## ACTIVITY
Format the material from its first line through the line holding "76: (217, 843)", inclusive, as a Markdown table with the columns Row and Line. Give each line its own numbered row and leave out any blank lines.

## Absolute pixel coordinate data
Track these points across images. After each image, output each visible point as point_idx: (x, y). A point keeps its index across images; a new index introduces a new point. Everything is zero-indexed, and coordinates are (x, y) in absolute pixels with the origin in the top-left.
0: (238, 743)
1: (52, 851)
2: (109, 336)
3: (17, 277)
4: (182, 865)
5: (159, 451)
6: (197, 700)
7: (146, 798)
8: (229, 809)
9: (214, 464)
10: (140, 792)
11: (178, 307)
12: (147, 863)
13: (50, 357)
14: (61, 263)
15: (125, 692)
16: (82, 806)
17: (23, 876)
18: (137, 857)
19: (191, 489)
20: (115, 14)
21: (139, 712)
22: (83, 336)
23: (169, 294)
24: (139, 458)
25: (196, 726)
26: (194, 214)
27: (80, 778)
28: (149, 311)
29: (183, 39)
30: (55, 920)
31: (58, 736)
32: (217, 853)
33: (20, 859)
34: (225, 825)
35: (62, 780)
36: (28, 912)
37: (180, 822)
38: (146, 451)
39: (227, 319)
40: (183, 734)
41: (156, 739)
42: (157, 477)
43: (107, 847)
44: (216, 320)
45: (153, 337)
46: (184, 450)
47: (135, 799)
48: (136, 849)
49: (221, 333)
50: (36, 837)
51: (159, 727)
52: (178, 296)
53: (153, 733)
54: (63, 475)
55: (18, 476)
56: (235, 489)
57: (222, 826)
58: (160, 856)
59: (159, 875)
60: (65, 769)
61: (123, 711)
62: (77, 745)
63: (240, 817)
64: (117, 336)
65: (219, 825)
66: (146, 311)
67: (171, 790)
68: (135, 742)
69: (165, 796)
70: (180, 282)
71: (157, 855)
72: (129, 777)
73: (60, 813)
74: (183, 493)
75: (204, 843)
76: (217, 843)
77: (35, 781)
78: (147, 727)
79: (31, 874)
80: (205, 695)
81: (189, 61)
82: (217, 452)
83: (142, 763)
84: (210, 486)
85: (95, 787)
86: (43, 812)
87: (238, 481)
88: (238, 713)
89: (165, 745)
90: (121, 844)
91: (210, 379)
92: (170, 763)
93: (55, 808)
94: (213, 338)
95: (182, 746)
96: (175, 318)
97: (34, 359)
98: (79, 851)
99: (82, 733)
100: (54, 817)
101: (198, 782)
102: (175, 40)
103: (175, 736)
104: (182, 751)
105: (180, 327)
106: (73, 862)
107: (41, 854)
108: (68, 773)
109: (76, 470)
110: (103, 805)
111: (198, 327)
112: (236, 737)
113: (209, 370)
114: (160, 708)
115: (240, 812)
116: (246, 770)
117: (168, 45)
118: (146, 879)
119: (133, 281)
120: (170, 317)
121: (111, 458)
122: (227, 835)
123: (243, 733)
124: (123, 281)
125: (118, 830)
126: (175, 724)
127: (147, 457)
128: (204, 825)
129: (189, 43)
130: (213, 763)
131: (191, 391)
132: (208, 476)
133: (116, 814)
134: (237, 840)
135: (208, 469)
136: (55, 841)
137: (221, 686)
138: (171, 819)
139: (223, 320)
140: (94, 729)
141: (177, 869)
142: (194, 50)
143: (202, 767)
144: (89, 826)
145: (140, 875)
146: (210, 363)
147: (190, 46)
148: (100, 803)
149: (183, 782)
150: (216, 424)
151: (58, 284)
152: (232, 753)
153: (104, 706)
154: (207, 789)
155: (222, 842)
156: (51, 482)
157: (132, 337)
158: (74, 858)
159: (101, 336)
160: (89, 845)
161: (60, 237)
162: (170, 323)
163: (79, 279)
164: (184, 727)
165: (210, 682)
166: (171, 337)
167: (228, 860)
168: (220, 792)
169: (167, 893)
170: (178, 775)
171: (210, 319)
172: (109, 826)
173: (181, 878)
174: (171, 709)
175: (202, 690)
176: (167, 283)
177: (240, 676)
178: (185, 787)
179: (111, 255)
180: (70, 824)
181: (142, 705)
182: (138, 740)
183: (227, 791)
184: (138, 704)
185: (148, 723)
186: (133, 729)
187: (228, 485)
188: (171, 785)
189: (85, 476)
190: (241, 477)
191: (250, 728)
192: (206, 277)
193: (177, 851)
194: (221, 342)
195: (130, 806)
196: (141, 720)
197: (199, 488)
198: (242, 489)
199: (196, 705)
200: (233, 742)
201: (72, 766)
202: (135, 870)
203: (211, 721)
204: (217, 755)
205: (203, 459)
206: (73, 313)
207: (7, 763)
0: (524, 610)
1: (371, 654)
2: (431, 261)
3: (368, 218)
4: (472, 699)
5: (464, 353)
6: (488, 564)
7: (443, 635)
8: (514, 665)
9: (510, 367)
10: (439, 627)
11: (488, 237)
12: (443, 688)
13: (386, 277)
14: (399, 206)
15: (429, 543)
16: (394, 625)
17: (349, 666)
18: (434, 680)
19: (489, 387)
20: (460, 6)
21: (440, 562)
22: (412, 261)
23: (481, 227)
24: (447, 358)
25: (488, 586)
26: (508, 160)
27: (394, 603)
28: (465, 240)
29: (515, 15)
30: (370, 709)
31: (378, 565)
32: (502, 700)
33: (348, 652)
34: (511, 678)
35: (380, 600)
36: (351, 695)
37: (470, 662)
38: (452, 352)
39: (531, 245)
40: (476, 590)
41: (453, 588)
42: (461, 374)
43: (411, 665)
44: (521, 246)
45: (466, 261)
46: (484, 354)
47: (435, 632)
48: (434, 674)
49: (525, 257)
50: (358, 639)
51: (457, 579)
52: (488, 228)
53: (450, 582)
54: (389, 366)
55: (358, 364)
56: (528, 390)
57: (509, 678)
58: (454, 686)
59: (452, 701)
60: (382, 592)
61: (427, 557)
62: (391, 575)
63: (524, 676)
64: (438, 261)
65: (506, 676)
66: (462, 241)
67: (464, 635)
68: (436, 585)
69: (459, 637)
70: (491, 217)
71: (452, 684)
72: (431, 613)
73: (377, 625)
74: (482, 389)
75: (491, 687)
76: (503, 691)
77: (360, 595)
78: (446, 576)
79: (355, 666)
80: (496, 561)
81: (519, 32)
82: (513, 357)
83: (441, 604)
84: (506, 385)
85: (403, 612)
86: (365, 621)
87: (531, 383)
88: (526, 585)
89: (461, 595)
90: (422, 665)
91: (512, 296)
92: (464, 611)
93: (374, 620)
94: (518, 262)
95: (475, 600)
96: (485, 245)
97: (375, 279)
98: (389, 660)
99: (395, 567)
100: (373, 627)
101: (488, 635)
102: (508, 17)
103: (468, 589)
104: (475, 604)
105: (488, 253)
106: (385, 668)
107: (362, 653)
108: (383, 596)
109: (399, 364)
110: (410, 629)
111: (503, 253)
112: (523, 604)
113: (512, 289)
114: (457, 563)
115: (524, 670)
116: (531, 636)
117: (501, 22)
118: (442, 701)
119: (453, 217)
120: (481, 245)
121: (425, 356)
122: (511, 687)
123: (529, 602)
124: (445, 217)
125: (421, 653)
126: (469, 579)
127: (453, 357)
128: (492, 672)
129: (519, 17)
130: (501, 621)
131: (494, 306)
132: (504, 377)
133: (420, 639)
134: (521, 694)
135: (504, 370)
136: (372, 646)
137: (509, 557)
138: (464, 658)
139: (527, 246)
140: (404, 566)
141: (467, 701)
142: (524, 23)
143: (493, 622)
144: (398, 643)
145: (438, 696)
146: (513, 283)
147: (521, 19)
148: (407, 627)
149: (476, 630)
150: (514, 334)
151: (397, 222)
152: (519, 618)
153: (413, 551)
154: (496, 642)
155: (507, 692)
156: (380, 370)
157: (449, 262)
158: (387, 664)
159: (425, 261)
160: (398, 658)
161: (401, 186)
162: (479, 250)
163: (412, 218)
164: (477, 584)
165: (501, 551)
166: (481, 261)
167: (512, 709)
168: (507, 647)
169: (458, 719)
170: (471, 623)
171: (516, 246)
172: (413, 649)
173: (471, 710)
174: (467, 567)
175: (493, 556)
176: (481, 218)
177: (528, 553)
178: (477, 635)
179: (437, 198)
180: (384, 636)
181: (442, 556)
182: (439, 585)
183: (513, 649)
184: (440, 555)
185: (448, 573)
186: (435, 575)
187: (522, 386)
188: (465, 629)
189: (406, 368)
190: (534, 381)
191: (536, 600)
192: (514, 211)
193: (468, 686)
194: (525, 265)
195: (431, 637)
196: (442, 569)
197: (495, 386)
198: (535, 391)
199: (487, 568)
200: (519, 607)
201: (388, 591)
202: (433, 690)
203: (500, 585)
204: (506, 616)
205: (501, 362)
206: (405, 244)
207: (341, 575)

## SOLUTION FOR THIS EXERCISE
| Row | Line |
|---|---|
| 1 | Track these points across images. After each image, output each visible point as point_idx: (x, y). A point keeps its index across images; a new index introduces a new point. Everything is zero-indexed, and coordinates are (x, y) in absolute pixels with the origin in the top-left. |
| 2 | 0: (238, 743) |
| 3 | 1: (52, 851) |
| 4 | 2: (109, 336) |
| 5 | 3: (17, 277) |
| 6 | 4: (182, 865) |
| 7 | 5: (159, 451) |
| 8 | 6: (197, 700) |
| 9 | 7: (146, 798) |
| 10 | 8: (229, 809) |
| 11 | 9: (214, 464) |
| 12 | 10: (140, 792) |
| 13 | 11: (178, 307) |
| 14 | 12: (147, 863) |
| 15 | 13: (50, 357) |
| 16 | 14: (61, 263) |
| 17 | 15: (125, 692) |
| 18 | 16: (82, 806) |
| 19 | 17: (23, 876) |
| 20 | 18: (137, 857) |
| 21 | 19: (191, 489) |
| 22 | 20: (115, 14) |
| 23 | 21: (139, 712) |
| 24 | 22: (83, 336) |
| 25 | 23: (169, 294) |
| 26 | 24: (139, 458) |
| 27 | 25: (196, 726) |
| 28 | 26: (194, 214) |
| 29 | 27: (80, 778) |
| 30 | 28: (149, 311) |
| 31 | 29: (183, 39) |
| 32 | 30: (55, 920) |
| 33 | 31: (58, 736) |
| 34 | 32: (217, 853) |
| 35 | 33: (20, 859) |
| 36 | 34: (225, 825) |
| 37 | 35: (62, 780) |
| 38 | 36: (28, 912) |
| 39 | 37: (180, 822) |
| 40 | 38: (146, 451) |
| 41 | 39: (227, 319) |
| 42 | 40: (183, 734) |
| 43 | 41: (156, 739) |
| 44 | 42: (157, 477) |
| 45 | 43: (107, 847) |
| 46 | 44: (216, 320) |
| 47 | 45: (153, 337) |
| 48 | 46: (184, 450) |
| 49 | 47: (135, 799) |
| 50 | 48: (136, 849) |
| 51 | 49: (221, 333) |
| 52 | 50: (36, 837) |
| 53 | 51: (159, 727) |
| 54 | 52: (178, 296) |
| 55 | 53: (153, 733) |
| 56 | 54: (63, 475) |
| 57 | 55: (18, 476) |
| 58 | 56: (235, 489) |
| 59 | 57: (222, 826) |
| 60 | 58: (160, 856) |
| 61 | 59: (159, 875) |
| 62 | 60: (65, 769) |
| 63 | 61: (123, 711) |
| 64 | 62: (77, 745) |
| 65 | 63: (240, 817) |
| 66 | 64: (117, 336) |
| 67 | 65: (219, 825) |
| 68 | 66: (146, 311) |
| 69 | 67: (171, 790) |
| 70 | 68: (135, 742) |
| 71 | 69: (165, 796) |
| 72 | 70: (180, 282) |
| 73 | 71: (157, 855) |
| 74 | 72: (129, 777) |
| 75 | 73: (60, 813) |
| 76 | 74: (183, 493) |
| 77 | 75: (204, 843) |
| 78 | 76: (217, 843) |